*EXERCISE OBJECTIVE*
In the data below, find the line containing "24(2), 183-202. https://doi.org/10.1007/s11145-010-9264-9", then set down that line and every later line up to and including the line containing "39(2), 188-203. https://doi.org/10.1093/jpepsy/jst085", exactly.

*** Opening RECORDS ***

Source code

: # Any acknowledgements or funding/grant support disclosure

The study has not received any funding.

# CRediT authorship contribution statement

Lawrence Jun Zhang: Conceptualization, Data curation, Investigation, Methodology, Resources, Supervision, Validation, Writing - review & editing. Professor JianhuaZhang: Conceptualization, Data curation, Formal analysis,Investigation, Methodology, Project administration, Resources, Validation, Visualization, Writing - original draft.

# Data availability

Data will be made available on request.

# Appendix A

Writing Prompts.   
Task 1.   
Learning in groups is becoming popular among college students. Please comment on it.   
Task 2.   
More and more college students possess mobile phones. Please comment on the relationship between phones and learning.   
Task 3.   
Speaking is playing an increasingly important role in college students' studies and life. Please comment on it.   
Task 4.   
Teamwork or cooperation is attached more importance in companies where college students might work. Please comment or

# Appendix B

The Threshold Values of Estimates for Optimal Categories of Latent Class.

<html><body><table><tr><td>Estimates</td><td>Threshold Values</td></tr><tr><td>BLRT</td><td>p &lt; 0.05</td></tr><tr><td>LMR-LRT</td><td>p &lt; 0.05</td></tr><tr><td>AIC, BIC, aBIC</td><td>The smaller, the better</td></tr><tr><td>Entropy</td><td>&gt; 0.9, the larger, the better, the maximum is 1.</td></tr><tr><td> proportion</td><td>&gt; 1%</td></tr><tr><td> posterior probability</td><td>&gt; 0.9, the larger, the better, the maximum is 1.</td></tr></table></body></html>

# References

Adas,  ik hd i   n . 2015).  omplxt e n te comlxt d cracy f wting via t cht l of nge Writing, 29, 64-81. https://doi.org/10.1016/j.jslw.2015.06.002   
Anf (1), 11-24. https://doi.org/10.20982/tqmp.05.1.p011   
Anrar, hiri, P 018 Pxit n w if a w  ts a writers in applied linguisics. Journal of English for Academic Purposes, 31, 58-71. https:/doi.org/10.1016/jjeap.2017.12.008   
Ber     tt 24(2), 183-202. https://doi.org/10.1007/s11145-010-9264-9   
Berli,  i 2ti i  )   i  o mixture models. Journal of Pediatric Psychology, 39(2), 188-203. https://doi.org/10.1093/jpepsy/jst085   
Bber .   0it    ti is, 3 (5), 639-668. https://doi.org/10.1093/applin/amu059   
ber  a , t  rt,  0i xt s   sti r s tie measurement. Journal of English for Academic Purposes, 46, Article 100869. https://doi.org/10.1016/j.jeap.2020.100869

*** Closing RECORDS ***
*** Opening RECORDS ***

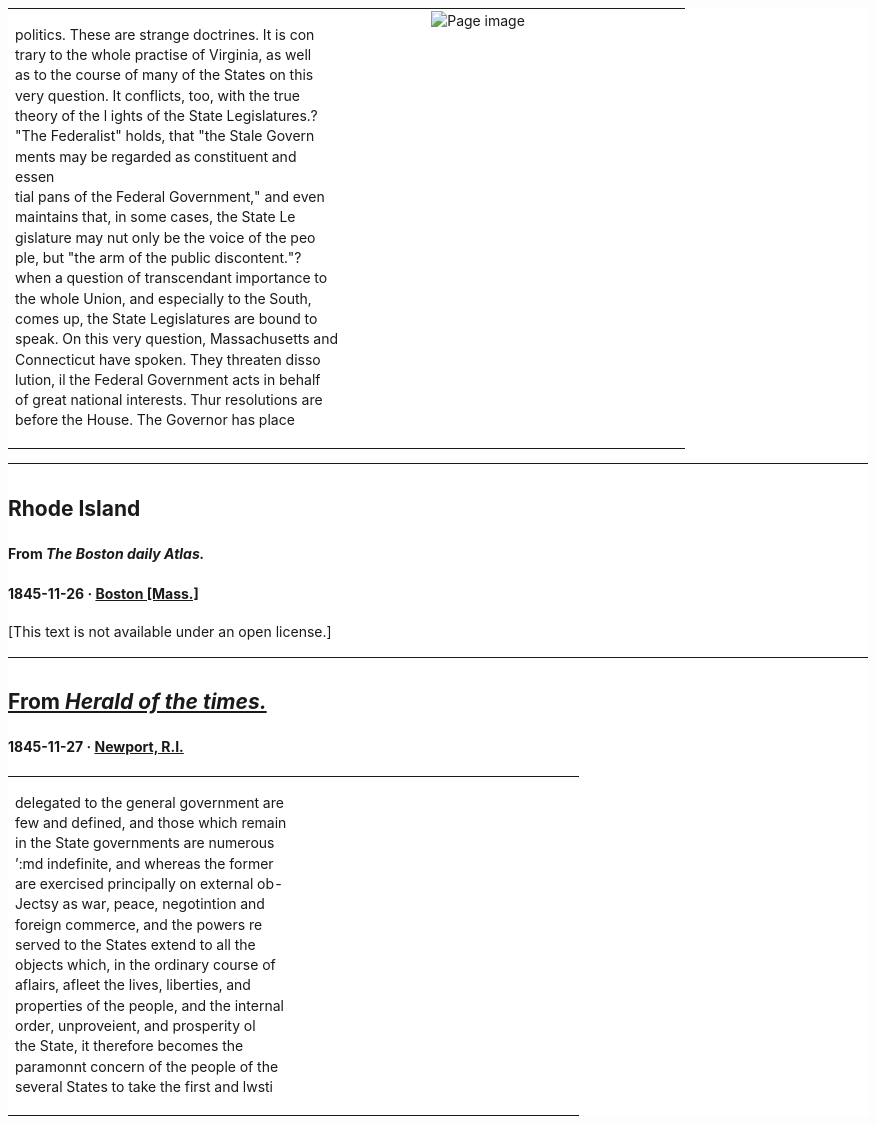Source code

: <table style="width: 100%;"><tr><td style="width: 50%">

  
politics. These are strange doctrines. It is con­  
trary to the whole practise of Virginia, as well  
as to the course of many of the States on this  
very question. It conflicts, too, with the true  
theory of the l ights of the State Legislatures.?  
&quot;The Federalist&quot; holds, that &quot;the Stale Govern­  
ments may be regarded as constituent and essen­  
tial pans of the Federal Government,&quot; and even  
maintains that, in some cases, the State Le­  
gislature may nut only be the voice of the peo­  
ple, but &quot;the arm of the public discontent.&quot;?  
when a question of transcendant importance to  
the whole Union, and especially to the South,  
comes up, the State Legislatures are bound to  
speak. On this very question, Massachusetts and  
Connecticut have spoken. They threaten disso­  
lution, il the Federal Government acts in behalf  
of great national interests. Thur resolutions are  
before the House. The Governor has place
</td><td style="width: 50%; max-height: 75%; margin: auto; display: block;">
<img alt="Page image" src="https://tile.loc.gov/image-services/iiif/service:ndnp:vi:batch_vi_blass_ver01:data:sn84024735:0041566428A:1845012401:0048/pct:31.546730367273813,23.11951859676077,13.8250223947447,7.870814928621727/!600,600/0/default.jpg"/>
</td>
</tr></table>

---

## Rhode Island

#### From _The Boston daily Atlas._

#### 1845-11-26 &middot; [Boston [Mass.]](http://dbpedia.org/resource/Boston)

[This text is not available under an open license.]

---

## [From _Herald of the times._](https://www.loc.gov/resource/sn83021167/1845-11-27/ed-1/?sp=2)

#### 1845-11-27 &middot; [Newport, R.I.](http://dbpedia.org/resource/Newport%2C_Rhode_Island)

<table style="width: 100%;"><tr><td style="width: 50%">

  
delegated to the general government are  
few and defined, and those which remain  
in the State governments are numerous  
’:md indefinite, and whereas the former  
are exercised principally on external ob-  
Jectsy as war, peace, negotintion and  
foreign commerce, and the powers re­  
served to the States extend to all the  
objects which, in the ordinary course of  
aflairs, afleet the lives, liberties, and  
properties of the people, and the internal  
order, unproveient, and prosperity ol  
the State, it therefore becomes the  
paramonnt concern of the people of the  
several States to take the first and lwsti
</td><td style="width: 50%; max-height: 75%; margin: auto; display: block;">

*** Closing RECORDS ***

*ANSWER SPACE*
Ber     tt 24(2), 183-202. https://doi.org/10.1007/s11145-010-9264-9   
Berli,  i 2ti i  )   i  o mixture models. Journal of Pediatric Psychology, 39(2), 188-203. https://doi.org/10.1093/jpepsy/jst085   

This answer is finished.